The phrase "boiling a frog in warm water" is often used as a metaphor for "people's inability or unwillingness to notice or react to a threat that arises gradually", and originates from the story of a frog being slowly boiled to death. "If you put a frog in boiling water, it will jump out, but if you put it in cold water and slowly heat it up, the frog will not notice the danger and will be boiled to death".
The above conclusion was later proved wrong by scientific experiments, but the story has been passed down as a fable and is often used as a metaphor for the inability or unwillingness of people to notice or react to a threat that gradually arises.
Moral: Changes in the big picture can make the difference between success and failure. We must always be aware, learn, be alert, and welcome change, as it is sometimes invisible.
Too comfortable environment often contains danger. A lifestyle that is habitual is perhaps the most threatening to you. The only way to change this is to keep innovating and breaking old patterns. The best way to discover the best way to change is to "stop" and think differently when you notice a small change in the trend, and to learn.
Scientific evidence
In 1869, the German scientist Gertz designed an experiment in search of the "soul". When a frog with its brain cut off was placed in cold water and heated slowly, the frog was boiled to death inside; when a normal frog was treated in the same way, the frog would try to jump out. In his experiment, Gertz heated the water from 17.5 to 56 degrees Celsius, averaging 3.8 degrees Celsius per minute of warming.
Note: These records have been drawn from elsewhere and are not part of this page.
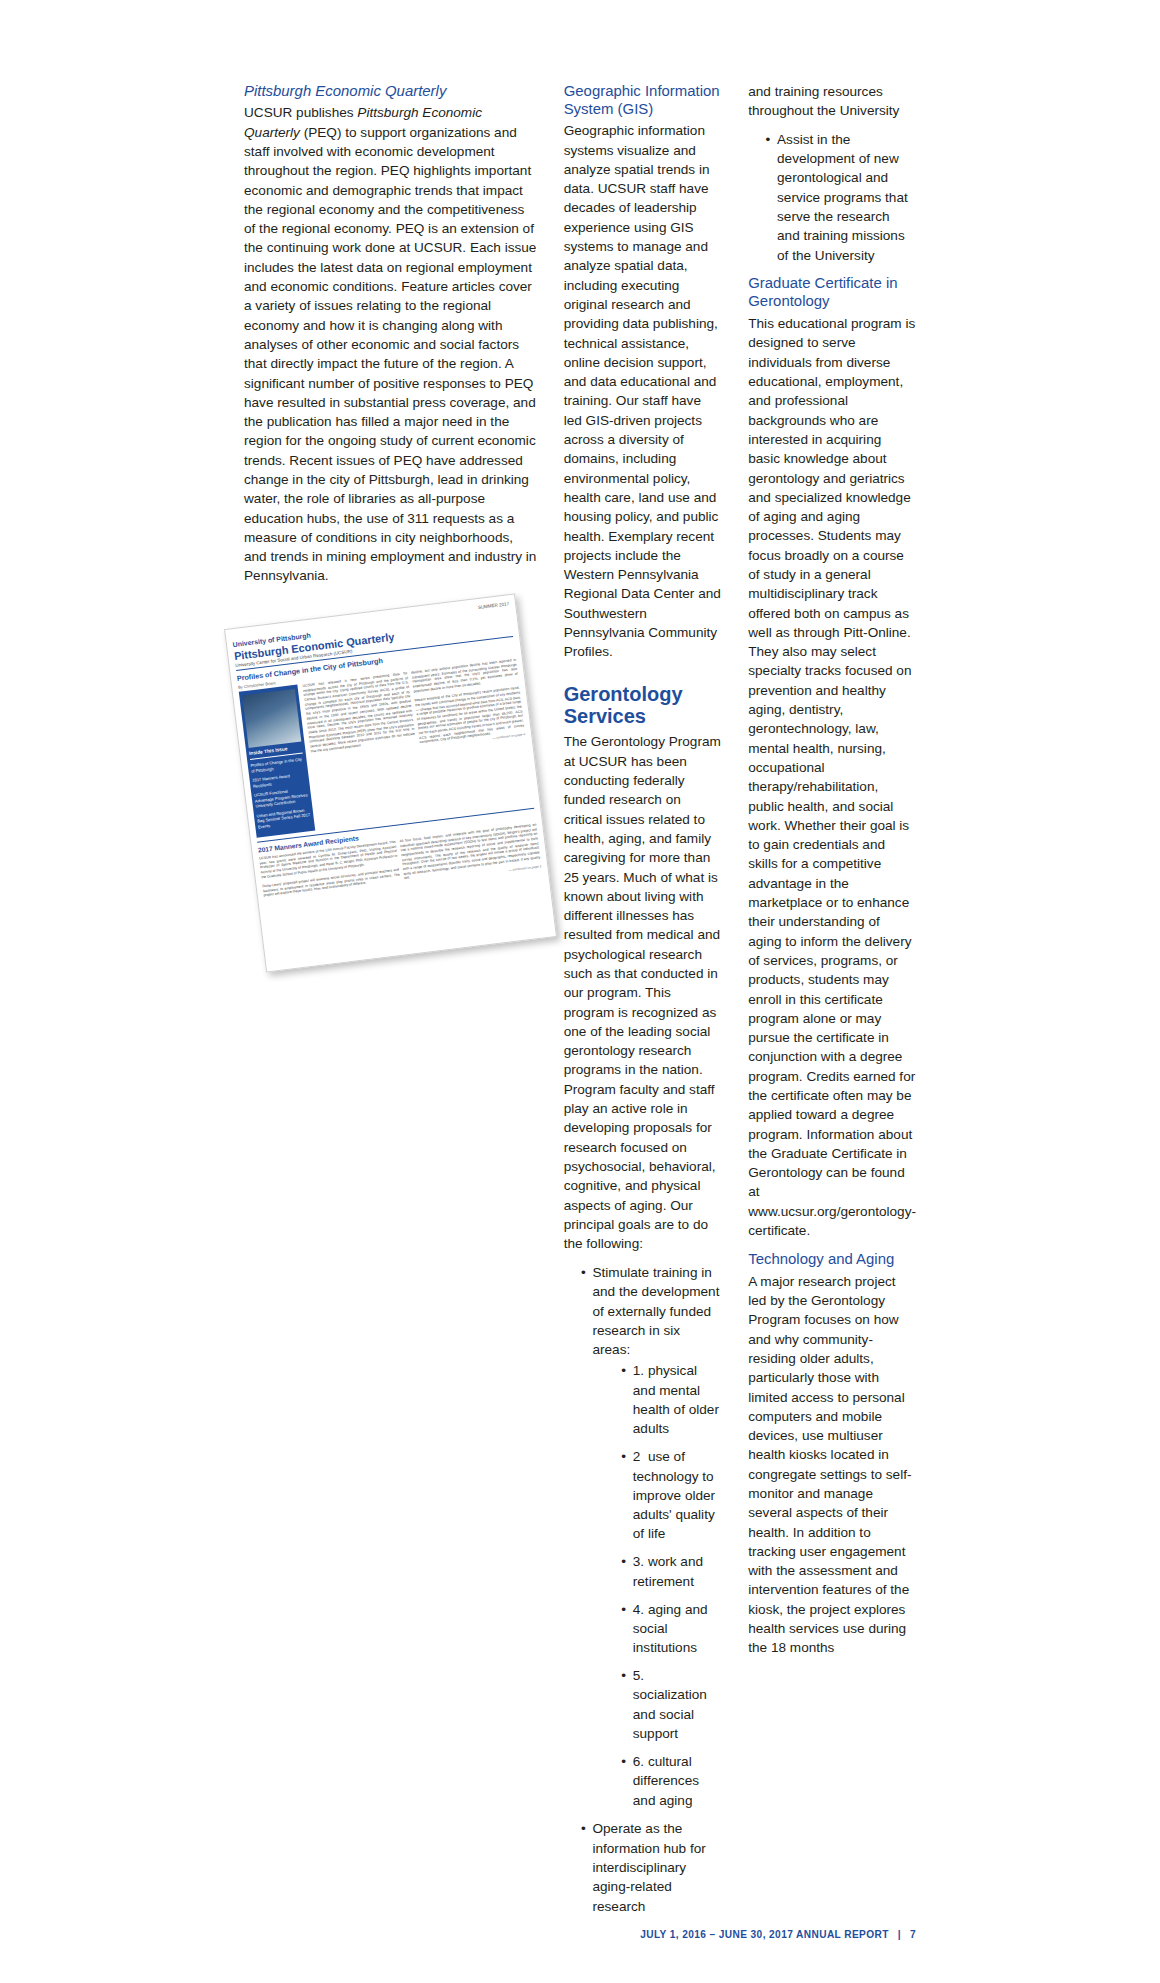Pittsburgh Economic Quarterly
UCSUR publishes Pittsburgh Economic Quarterly (PEQ) to support organizations and staff involved with economic development throughout the region. PEQ highlights important economic and demographic trends that impact the regional economy and the competitiveness of the regional economy. PEQ is an extension of the continuing work done at UCSUR. Each issue includes the latest data on regional employment and economic conditions. Feature articles cover a variety of issues relating to the regional economy and how it is changing along with analyses of other economic and social factors that directly impact the future of the region. A significant number of positive responses to PEQ have resulted in substantial press coverage, and the publication has filled a major need in the region for the ongoing study of current economic trends. Recent issues of PEQ have addressed change in the city of Pittsburgh, lead in drinking water, the role of libraries as all-purpose education hubs, the use of 311 requests as a measure of conditions in city neighborhoods, and trends in mining employment and industry in Pennsylvania.
SUMMER 2017
University of Pittsburgh
Pittsburgh Economic Quarterly
University Center for Social and Urban Research (UCSUR)
Profiles of Change in the City of Pittsburgh
By Christopher Briem
Inside This Issue
Profiles of Change in the City of Pittsburgh
2017 Manners Award Recipients
UCSUR Functional Advantage Program Receives University Contribution
Urban and Regional Brown Bag Seminar Series Fall 2017 Events
UCSUR has released a new series presenting data for neighborhoods across the city of Pittsburgh and the patterns of change within the city. Using updated counts of data from the U.S. Census Bureau's American Community Survey (ACS), a profile of change is compiled for each city of Pittsburgh and each of its components neighborhoods. Historical population data typically cite the city's most populous in the 1950s and 1960s, with gradual decline in the 1990 and recent censuses. With updated decline measured in all subsequent decades, the counts are updated with local news. Decline, the city's population has remained relatively stable since 2010. The most recent data from the Census Bureau's Population Estimates Program (PEP) show that the city's population continued declining between 2010 and 2011 for the first time in several decades. More recent population estimates do not indicate that the city continued population
decline, but only without population decline has been reported in subsequent years. Estimates of the surrounding Greater Pittsburgh metropolitan area show that the city's population has also experienced decline of less than 0.1%, yet estimates show of population decline in more than six decades.
Recent enabling of the City of Pittsburgh's recent population trend, the trends with continued change in the composition of city residents — change that has occurred beyond what data from ACS, ACS data, a range of possible measures to produce estimates of a broad range of measures for conditions for all areas within the United States, the geographies, and trends in population larger than 65,000. ACS breaks out annual estimates of people for the city of Pittsburgh, but not for each parish, ACS including trends in how it and much greater, ACS reports each neighborhood that has areas of survey components. City of Pittsburgh neighborhoods
— continued on page 4
2017 Manners Award Recipients
UCSUR has announced the winners of the 12th Annual Faculty Development Award. This year, two grants were awarded to Cynthia M. Dulay-Lewis, PhD, Visiting Assistant Professor of Sports Medicine and Nutrition in the Department of Health and Physical Activity at the University of Pittsburgh, and Peter B. C. Wright, PhD, Assistant Professor in the Graduate School of Public Health at the University of Pittsburgh.
Dulay-Lewis' proposed project will examine social structures, and principal teachers and facilitators to employment in residence areas play pivotal roles in urban centers. The project will explore these results, how, and sustainability of different.
All four focus, food impact, and integrate with the goal of philosophy developing an individual approach describing research in key interventions (SDOH). Wright's project will use a national mixed-mode assessment (SDOH) to test items and produce reporting on neighborhoods to describe the research reporting of social and supplemental to both survey instruments. The quality of the research and the quality of research items throughout. Over the course of two weeks, the project will initiate a group of individuals with a range of assessments disorder traits, social and geographic, respectively, capable quite all research, technology, and social contexts to play the part in based, if any quality will.
— continued on page 2
Geographic Information System (GIS)
Geographic information systems visualize and analyze spatial trends in data. UCSUR staff have decades of leadership experience using GIS systems to manage and analyze spatial data, including executing original research and providing data publishing, technical assistance, online decision support, and data educational and training. Our staff have led GIS-driven projects across a diversity of domains, including environmental policy, health care, land use and housing policy, and public health. Exemplary recent projects include the Western Pennsylvania Regional Data Center and Southwestern Pennsylvania Community Profiles.
Gerontology Services
The Gerontology Program at UCSUR has been conducting federally funded research on critical issues related to health, aging, and family caregiving for more than 25 years. Much of what is known about living with different illnesses has resulted from medical and psychological research such as that conducted in our program. This program is recognized as one of the leading social gerontology research programs in the nation. Program faculty and staff play an active role in developing proposals for research focused on psychosocial, behavioral, cognitive, and physical aspects of aging. Our principal goals are to do the following:
Stimulate training in and the development of externally funded research in six areas:
1. physical and mental health of older adults
2 use of technology to improve older adults' quality of life
3. work and retirement
4. aging and social institutions
5. socialization and social support
6. cultural differences and aging
Operate as the information hub for interdisciplinary aging-related research
and training resources throughout the University
Assist in the development of new gerontological and service programs that serve the research and training missions of the University
Graduate Certificate in Gerontology
This educational program is designed to serve individuals from diverse educational, employment, and professional backgrounds who are interested in acquiring basic knowledge about gerontology and geriatrics and specialized knowledge of aging and aging processes. Students may focus broadly on a course of study in a general multidisciplinary track offered both on campus as well as through Pitt-Online. They also may select specialty tracks focused on prevention and healthy aging, dentistry, gerontechnology, law, mental health, nursing, occupational therapy/rehabilitation, public health, and social work. Whether their goal is to gain credentials and skills for a competitive advantage in the marketplace or to enhance their understanding of aging to inform the delivery of services, programs, or products, students may enroll in this certificate program alone or may pursue the certificate in conjunction with a degree program. Credits earned for the certificate often may be applied toward a degree program. Information about the Graduate Certificate in Gerontology can be found at www.ucsur.org/gerontology-certificate.
Technology and Aging
A major research project led by the Gerontology Program focuses on how and why community-residing older adults, particularly those with limited access to personal computers and mobile devices, use multiuser health kiosks located in congregate settings to self-monitor and manage several aspects of their health. In addition to tracking user engagement with the assessment and intervention features of the kiosk, the project explores health services use during the 18 months
JULY 1, 2016 – JUNE 30, 2017 ANNUAL REPORT | 7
In 1872, Huntsman declared experimentally that frogs had no intention of jumping out if the rate of heating was low enough. In his experiment, Huntsman heated water from 21°C to 37.5°C in 90 minutes, averaging less than 0.2°C per minute of warming.
The experiment has since been done by Hodgson, a professor of zoology at the University of Oklahoma, who chose a heating rate of 1.1 degrees Celsius per minute. Hodgson found that after a certain temperature, the frogs would begin to stir and try to escape the environment.
In March 2014, Zheng Yu and four other students from Guangzhou University's School of Life Sciences specialized in this experiment. They put a certain amount of water at 20 degrees Celsius in a beaker and placed tiger frogs in it to heat it up.
They found that the frogs would jump out of the water when the temperature of the water in the beaker increased, instead of staying boiled to death in the water. The average jump-out temperature was 30°C at 440mL of water and 32.8°C at 800mL.